What is Adversarial Training for Diffusion Models?
Briglia Maria Rosaria, Mujtaba Hussain Mirza, Giuseppe Lisanti, Iacopo Masi
TL;DR
This paper addresses the robustness of diffusion models to noisy, outlier, and adversarial data by introducing adversarial training specifically for diffusion models (AT-DM). It shows that, unlike classifier AT which enforces invariance, DM AT must enforce equivariance to keep the diffusion process aligned with the data distribution, achieved by perturbing diffusion trajectories with time-varying noise and incorporating a dedicated regularizer.
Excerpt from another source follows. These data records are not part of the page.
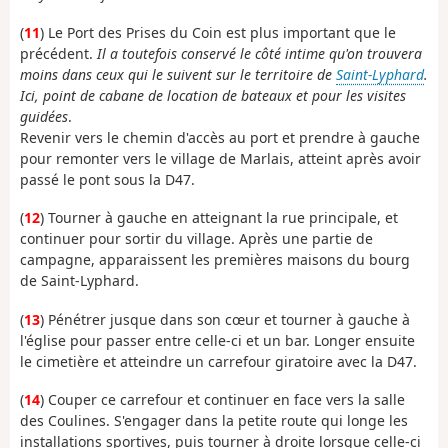
(
11
) Le Port des Prises du Coin est plus important que le
précédent.
Il a toutefois conservé le côté intime qu'on trouvera
moins dans ceux qui le suivent sur le territoire de
Saint-Lyphard
.
Ici, point de cabane de location de bateaux et pour les visites
guidées
.
Revenir vers le chemin d'accès au port et prendre à gauche
pour remonter vers le village de Marlais, atteint après avoir
passé le pont sous la D47.
(
12
) Tourner à gauche en atteignant la rue principale, et
continuer pour sortir du village. Après une partie de
campagne, apparaissent les premières maisons du bourg
de Saint-Lyphard.
(
13
) Pénétrer jusque dans son cœur et tourner à gauche à
l'église pour passer entre celle-ci et un bar. Longer ensuite
le cimetière et atteindre un carrefour giratoire avec la D47.
(
14
) Couper ce carrefour et continuer en face vers la salle
des Coulines. S'engager dans la petite route qui longe les
installations sportives, puis tourner à droite lorsque celle-ci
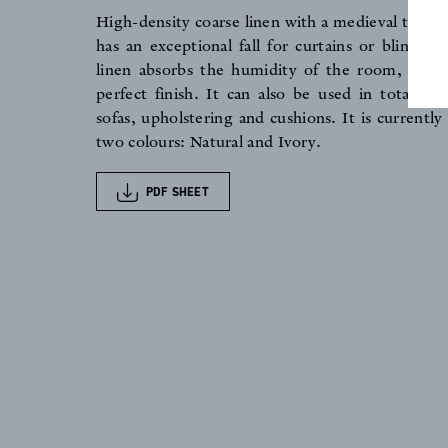
High-density coarse linen with a medieval touch.
NEWS
has an exceptional fall for curtains or blinds. 
linen absorbs the humidity of the room, which
perfect finish. It can also be used in total con
sofas, upholstering and cushions. It is currently 
two colours: Natural and Ivory.
PDF SHEET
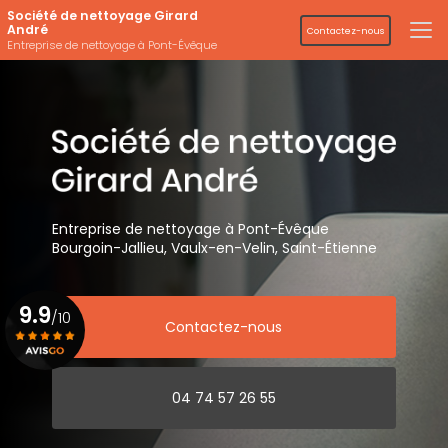
Aller
Société de nettoyage Girard
au
André
Contactez-nous
contenu
Entreprise de nettoyage à Pont-Évêque
principal
Entreprise de nettoyage
à Pont-Évêque
Bourgoin-Jallieu, Vaulx-en-Velin,
Saint-Étienne
9.9
/10
Contactez-nous
Voir le certificat
04 74 57 26 55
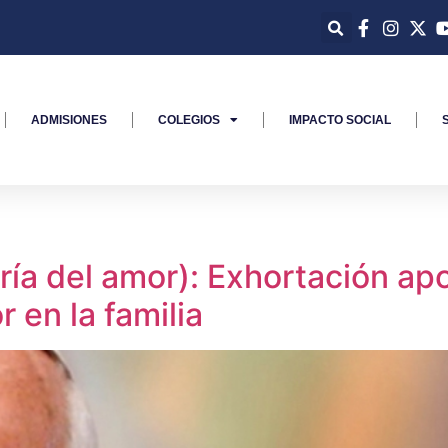
ADMISIONES
COLEGIOS
IMPACTO SOCIAL
gría del amor): Exhortación ap
 en la familia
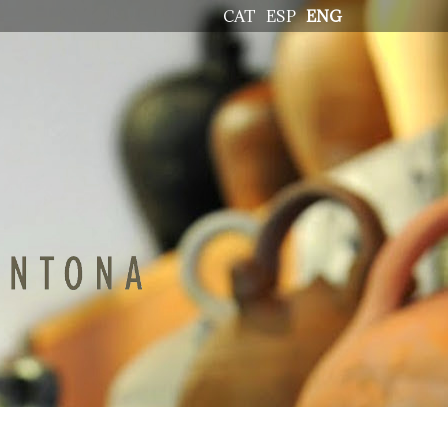
CAT
ESP
ENG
The authors formalize an AT objective, combine it with the standard denoising loss, and demonstrate through synthetic (low-dimensional) and real-world (CIFAR-10, CelebA, LSUN Bedroom) experiments that Robust$_{\text{adv}}$ yields smoother diffusion flows, reduced memorization, and faster sampling, while improving robustness to severe noise and adversarial attacks. This work broadens the applicability of DMs in noisy or adversarial settings and suggests practical benefits for denoising data distributions and potential adversarial purification tasks in real-world deployments.
Abstract
We answer the question in the title, showing that adversarial training (AT) for diffusion models (DMs) fundamentally differs from classifiers: while AT in classifiers enforces output invariance, AT in DMs requires equivariance to keep the diffusion process aligned with the data distribution. AT is a way to enforce smoothness in the diffusion flow, improving robustness to outliers and corrupted data. Unlike prior art, our method makes no assumptions about the noise model and integrates seamlessly into diffusion training by adding random noise, similar to randomized smoothing, or adversarial noise, akin to AT. This enables intrinsic capabilities such as handling noisy data, dealing with extreme variability such as outliers, preventing memorization, and improving robustness. We rigorously evaluate our approach with proof-of-concept datasets with known distributions in low- and high-dimensional space, thereby taking a perfect measure of errors; we further evaluate on standard benchmarks such as CIFAR-10, CelebA and LSUN Bedroom, showing strong performance under severe noise, data corruption, and iterative adversarial attacks.